Stored entries:
* * * *
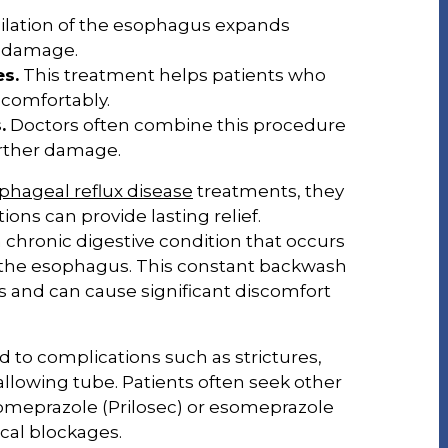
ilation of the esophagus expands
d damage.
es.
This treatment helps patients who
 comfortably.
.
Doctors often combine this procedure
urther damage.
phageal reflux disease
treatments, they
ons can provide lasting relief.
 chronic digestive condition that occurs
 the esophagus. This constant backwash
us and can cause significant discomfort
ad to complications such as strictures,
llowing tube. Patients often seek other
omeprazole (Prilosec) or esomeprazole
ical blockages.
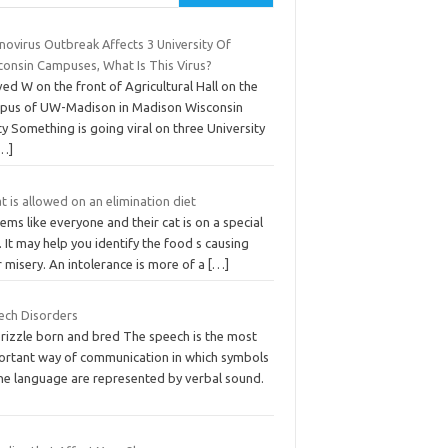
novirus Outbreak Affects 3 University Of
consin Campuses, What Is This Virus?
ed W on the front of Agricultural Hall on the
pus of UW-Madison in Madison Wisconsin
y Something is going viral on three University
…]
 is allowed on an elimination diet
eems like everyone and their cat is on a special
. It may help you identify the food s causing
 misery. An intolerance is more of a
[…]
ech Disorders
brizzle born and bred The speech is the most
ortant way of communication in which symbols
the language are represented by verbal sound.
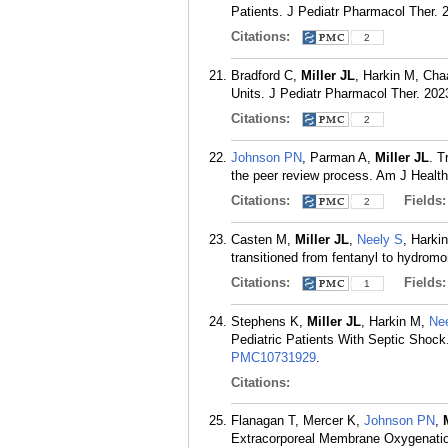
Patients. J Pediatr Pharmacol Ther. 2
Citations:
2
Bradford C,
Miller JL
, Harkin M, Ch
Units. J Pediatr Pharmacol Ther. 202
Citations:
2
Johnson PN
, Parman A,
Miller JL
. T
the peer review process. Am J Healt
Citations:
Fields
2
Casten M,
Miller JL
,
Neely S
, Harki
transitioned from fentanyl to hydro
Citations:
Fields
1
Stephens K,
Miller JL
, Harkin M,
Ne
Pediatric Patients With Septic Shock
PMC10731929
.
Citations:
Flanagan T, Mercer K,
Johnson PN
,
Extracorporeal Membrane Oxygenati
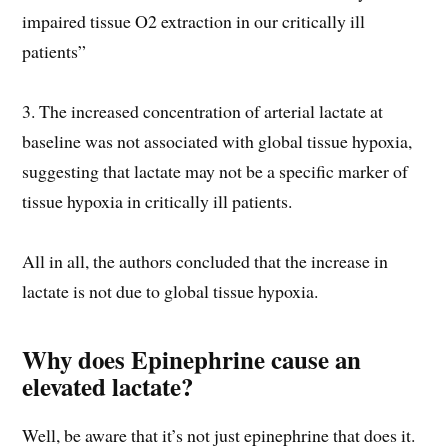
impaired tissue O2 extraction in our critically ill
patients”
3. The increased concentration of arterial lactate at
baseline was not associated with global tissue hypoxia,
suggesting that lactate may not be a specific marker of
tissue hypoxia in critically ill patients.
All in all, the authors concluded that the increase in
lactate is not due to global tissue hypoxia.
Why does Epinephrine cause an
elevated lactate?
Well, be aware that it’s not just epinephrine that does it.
* * * *
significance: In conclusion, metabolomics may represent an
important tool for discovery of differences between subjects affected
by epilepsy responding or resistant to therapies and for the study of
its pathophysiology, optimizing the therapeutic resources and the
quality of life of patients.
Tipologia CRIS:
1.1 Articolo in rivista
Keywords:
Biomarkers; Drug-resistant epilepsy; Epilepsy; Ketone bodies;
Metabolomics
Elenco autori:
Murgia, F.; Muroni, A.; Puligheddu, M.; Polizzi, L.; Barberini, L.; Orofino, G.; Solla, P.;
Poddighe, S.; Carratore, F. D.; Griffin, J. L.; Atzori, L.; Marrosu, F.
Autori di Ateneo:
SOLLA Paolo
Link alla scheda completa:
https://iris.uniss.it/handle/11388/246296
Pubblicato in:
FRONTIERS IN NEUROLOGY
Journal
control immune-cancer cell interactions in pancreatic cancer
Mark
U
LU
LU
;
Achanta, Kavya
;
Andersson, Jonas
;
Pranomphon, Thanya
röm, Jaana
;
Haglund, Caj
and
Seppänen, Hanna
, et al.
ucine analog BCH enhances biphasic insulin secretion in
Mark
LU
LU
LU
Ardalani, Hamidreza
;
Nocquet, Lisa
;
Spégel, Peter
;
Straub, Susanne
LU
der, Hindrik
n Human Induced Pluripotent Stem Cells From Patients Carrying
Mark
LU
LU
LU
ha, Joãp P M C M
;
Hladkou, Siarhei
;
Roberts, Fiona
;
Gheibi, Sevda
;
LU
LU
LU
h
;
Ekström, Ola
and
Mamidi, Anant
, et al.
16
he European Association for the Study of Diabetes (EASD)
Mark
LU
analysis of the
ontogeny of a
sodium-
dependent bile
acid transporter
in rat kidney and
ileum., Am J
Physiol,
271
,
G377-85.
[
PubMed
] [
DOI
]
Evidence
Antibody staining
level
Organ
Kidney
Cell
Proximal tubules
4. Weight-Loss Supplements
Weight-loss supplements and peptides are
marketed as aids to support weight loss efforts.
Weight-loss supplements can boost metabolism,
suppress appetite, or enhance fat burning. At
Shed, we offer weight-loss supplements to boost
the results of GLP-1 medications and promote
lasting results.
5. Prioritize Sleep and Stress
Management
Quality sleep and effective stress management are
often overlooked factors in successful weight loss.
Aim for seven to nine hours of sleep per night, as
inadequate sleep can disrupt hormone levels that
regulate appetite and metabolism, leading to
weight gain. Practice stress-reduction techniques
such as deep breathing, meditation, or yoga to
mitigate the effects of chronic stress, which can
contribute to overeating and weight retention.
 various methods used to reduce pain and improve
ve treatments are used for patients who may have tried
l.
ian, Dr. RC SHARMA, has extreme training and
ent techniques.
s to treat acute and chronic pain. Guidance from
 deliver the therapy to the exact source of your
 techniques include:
* * * *
What the task requires:
Figure out how many lines above hold "hypoxia", then give that number alone.

Written answer:
3